Please copy the book review below word for word, from its first sentence to its last.

Passage ▸
>>>>
It was the best of times, it was the worst of times.
If Charles Dickens hadn’t laid claim to the line a century and a half earlier, Kage Baker could have used it to pithily sum up this jewel of a novel.
(The only spoilers in here are for the first five pages of the book, even if it doesn’t look that way. Honest.)
Imagine a future in which two inventions revolutionize the world: Time travel and immortality. Actually, you invent the immortality first, and then you invent the time travel in order to test it. But, in any case, both of them come with catches: First, the process for creating an immortal is horrendously expensive, can only be performed on young children, and requires surgery so horrendous that few parents would subject their children to it. Time travel, on the other hand, is an incredibly expensive, one-way street: You can send people into the past, and bring them back to their point of origin, but you can’t send them into the future. Plus, most people find traveling into the past uncomfortable: It’s dirty. It’s violent. It’s unpleasant. It’s full of strange people.
What do you do?
<<<<
Record set ▸
>>>>
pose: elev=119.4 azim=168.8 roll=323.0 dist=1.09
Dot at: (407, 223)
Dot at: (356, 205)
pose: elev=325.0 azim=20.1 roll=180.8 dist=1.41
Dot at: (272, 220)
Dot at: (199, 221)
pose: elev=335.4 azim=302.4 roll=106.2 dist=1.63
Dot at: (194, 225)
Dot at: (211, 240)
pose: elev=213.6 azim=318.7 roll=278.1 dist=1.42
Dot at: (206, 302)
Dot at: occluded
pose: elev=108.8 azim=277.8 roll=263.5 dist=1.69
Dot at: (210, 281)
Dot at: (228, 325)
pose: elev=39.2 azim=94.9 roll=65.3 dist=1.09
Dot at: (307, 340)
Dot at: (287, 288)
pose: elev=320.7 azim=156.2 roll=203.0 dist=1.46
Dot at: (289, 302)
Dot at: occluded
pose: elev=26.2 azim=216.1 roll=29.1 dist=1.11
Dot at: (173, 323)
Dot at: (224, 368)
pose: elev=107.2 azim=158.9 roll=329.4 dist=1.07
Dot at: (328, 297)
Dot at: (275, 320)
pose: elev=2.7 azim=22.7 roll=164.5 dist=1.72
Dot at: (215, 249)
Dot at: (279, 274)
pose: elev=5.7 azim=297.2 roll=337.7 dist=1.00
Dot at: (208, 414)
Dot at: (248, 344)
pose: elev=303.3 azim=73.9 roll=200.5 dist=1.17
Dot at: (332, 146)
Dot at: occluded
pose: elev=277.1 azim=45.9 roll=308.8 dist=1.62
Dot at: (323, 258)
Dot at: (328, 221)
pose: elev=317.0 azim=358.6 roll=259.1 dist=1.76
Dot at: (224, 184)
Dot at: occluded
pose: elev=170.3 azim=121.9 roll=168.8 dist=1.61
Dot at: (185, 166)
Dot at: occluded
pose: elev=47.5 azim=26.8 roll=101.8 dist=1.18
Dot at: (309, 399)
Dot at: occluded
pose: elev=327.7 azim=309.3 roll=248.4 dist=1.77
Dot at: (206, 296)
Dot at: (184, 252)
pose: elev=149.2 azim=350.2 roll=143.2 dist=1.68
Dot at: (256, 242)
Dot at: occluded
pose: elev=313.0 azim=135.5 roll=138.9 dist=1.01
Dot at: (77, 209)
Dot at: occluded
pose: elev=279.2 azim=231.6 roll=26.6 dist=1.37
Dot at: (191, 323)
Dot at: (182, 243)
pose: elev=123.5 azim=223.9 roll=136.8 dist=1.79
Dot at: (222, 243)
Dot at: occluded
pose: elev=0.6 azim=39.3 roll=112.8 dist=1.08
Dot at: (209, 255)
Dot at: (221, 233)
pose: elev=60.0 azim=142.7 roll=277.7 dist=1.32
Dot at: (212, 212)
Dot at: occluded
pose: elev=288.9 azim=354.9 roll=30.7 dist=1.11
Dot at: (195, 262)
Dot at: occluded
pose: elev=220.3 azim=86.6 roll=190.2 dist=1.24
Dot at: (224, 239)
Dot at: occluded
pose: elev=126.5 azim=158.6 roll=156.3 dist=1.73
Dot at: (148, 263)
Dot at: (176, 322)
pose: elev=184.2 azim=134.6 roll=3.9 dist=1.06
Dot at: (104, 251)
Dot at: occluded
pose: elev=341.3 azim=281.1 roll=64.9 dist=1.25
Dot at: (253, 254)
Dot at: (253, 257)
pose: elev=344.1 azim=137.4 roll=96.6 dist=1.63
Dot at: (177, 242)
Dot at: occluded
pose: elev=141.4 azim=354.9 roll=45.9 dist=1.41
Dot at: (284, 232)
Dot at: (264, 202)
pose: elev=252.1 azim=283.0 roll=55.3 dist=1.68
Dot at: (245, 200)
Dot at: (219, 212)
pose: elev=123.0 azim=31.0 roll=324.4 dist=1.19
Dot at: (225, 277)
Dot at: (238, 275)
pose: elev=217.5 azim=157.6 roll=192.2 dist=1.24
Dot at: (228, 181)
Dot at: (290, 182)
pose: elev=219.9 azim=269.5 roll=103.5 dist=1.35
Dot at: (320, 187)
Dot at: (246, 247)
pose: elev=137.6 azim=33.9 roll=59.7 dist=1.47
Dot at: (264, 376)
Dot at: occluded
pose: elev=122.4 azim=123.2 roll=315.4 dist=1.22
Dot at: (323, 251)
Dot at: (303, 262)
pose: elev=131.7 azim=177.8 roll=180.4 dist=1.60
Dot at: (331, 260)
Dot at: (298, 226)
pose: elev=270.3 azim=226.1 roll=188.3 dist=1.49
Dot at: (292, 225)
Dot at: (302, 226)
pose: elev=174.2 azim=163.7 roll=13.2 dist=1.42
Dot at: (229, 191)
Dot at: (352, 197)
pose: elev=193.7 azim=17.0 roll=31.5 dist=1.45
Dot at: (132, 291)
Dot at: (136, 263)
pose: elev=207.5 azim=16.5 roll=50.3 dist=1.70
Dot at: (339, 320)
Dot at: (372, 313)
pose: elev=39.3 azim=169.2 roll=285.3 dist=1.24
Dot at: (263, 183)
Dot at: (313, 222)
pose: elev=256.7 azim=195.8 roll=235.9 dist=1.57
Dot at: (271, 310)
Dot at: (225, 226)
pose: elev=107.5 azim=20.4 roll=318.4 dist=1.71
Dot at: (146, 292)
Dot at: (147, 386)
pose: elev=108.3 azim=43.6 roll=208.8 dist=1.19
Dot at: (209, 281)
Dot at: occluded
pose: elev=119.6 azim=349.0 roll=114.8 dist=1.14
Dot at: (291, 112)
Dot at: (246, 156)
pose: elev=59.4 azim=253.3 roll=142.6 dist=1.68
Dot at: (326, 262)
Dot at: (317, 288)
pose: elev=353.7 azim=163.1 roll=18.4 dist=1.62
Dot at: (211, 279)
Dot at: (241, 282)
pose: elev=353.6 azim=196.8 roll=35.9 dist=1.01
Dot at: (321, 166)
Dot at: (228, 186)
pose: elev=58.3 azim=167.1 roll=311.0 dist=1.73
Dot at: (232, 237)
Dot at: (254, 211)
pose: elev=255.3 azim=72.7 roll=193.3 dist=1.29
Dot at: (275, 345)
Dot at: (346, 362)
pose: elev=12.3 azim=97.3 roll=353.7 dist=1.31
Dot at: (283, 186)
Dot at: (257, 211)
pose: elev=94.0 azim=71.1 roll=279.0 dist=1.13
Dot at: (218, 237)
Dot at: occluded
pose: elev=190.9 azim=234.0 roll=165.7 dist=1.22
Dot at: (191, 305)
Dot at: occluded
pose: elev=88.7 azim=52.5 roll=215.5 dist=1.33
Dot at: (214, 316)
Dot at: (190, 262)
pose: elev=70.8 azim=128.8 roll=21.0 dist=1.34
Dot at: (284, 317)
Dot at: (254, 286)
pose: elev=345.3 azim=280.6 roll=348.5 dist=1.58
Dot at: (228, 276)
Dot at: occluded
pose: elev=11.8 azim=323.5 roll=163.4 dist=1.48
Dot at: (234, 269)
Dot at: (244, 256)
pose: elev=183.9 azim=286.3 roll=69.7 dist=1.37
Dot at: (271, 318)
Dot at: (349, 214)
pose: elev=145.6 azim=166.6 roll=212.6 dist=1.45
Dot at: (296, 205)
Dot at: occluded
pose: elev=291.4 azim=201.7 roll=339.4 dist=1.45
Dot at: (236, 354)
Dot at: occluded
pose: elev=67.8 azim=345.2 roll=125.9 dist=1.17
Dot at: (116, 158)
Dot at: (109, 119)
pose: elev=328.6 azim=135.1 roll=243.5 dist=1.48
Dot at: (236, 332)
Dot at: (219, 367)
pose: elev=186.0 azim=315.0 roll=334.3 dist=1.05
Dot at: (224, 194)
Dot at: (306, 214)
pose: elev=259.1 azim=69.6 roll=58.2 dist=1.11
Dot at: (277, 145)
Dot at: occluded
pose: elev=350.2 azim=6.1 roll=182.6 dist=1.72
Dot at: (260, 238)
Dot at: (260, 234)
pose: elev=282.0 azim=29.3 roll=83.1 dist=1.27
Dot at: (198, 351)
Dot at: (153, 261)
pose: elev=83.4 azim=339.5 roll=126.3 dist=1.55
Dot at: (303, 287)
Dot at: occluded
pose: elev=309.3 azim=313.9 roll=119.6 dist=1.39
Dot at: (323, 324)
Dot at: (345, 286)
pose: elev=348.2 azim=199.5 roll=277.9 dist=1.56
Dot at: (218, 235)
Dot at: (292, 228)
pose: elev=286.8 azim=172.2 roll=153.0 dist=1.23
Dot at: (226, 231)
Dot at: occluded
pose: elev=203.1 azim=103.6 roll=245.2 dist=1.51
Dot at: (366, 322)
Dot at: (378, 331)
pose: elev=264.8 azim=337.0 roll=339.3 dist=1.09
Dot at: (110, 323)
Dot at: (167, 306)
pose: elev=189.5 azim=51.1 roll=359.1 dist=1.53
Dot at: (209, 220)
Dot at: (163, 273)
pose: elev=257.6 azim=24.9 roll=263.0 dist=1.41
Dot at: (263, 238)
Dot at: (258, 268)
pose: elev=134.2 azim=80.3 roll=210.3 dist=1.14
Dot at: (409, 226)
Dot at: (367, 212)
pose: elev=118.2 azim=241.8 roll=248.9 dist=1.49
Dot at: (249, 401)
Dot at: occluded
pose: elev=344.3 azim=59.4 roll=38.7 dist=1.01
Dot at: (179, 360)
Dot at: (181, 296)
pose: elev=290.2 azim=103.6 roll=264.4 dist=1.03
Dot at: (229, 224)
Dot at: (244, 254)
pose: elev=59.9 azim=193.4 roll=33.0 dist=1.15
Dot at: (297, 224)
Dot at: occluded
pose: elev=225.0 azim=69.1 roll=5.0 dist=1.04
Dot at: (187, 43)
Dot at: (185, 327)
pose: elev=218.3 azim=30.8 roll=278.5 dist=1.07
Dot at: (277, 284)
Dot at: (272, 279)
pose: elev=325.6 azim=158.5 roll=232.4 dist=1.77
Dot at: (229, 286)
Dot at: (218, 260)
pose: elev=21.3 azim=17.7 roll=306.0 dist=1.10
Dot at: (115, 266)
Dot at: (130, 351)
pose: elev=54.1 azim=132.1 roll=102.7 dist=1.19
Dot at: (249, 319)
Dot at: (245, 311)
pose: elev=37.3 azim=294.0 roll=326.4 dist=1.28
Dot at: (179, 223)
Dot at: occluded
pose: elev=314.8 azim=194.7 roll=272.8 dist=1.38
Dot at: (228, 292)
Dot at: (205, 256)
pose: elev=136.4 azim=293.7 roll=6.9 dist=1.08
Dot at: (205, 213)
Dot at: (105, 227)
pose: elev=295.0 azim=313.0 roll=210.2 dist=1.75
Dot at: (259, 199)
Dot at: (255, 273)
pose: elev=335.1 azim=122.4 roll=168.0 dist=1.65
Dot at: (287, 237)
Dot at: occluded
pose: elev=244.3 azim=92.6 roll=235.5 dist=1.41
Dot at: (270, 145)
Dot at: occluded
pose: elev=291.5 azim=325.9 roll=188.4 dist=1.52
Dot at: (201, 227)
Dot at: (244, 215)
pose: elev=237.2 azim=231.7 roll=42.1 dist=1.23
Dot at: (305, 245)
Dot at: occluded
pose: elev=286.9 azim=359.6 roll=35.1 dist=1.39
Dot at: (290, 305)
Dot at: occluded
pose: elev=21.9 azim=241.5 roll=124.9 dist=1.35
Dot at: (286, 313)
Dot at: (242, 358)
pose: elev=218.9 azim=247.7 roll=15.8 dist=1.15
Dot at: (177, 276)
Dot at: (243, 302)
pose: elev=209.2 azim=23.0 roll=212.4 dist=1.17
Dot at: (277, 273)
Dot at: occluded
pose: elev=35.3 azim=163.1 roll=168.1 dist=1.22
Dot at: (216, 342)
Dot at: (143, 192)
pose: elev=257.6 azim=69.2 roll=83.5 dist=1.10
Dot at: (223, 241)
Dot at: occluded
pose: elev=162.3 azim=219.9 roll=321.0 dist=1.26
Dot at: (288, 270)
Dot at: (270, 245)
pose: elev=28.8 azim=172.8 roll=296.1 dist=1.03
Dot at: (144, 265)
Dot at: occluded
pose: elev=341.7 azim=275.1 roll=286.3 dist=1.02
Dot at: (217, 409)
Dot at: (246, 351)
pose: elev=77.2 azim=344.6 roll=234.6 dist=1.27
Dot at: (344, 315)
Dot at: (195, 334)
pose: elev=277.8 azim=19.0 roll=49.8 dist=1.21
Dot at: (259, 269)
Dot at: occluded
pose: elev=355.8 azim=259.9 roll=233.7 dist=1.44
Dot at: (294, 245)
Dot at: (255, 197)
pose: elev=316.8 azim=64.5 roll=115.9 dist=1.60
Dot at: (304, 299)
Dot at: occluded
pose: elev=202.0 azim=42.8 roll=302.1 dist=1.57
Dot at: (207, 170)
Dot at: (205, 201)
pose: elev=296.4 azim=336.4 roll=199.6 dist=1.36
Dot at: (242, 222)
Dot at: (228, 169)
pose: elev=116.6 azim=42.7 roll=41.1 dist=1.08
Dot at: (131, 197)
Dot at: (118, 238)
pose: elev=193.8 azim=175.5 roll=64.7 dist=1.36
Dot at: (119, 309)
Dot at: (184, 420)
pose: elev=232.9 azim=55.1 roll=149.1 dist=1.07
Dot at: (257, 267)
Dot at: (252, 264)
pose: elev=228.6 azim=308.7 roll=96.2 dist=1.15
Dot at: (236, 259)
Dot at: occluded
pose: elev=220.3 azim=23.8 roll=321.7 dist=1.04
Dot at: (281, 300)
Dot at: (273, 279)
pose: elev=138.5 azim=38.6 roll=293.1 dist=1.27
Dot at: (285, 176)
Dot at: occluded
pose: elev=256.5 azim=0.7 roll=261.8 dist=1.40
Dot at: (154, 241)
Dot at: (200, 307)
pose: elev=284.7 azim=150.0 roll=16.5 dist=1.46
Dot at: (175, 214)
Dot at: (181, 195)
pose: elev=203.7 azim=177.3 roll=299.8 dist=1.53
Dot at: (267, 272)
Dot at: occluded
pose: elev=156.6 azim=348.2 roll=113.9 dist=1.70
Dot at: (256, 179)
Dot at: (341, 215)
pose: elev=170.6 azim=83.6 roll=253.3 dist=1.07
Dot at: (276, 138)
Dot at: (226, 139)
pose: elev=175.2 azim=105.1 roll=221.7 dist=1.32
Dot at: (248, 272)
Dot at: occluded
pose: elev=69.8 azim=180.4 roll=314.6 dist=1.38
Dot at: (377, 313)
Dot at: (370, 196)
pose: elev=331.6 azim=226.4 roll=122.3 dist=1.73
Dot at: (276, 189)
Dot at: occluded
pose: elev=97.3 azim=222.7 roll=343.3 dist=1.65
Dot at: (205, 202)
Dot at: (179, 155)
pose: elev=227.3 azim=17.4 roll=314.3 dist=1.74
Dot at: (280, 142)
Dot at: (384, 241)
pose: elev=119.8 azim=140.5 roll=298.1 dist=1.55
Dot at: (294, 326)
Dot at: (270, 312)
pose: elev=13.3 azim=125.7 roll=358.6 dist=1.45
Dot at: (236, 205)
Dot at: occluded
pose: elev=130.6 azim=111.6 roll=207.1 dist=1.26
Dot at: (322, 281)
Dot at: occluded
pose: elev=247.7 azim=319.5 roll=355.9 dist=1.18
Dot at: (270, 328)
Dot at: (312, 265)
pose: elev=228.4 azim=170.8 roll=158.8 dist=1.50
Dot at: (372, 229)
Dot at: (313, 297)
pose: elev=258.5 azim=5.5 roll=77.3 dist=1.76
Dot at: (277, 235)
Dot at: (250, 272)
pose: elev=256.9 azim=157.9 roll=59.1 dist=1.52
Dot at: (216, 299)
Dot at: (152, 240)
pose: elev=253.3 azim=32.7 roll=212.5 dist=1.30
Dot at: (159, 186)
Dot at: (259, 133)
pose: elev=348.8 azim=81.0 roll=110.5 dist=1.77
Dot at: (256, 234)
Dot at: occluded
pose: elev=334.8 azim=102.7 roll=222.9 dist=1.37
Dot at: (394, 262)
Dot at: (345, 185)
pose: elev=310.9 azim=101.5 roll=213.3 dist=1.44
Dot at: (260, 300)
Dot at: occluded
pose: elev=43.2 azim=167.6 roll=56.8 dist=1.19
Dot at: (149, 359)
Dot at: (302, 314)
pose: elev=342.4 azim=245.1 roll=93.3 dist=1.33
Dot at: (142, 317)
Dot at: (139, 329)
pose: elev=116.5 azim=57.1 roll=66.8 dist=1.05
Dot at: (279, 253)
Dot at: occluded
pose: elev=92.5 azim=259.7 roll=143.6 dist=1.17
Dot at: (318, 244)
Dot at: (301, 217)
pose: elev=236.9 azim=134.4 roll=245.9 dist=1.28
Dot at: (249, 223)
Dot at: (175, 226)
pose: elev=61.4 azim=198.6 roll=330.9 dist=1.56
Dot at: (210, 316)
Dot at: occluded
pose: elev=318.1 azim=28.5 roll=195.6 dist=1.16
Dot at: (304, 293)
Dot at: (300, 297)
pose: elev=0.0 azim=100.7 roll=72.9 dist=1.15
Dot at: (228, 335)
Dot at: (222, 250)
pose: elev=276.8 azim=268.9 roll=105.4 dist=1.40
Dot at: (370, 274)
<<<<
Task response ▸
It was the best of times, it was the worst of times.
If Charles Dickens hadn’t laid claim to the line a century and a half earlier, Kage Baker could have used it to pithily sum up this jewel of a novel.
(The only spoilers in here are for the first five pages of the book, even if it doesn’t look that way. Honest.)
Imagine a future in which two inventions revolutionize the world: Time travel and immortality. Actually, you invent the immortality first, and then you invent the time travel in order to test it. But, in any case, both of them come with catches: First, the process for creating an immortal is horrendously expensive, can only be performed on young children, and requires surgery so horrendous that few parents would subject their children to it. Time travel, on the other hand, is an incredibly expensive, one-way street: You can send people into the past, and bring them back to their point of origin, but you can’t send them into the future. Plus, most people find traveling into the past uncomfortable: It’s dirty. It’s violent. It’s unpleasant. It’s full of strange people.
What do you do?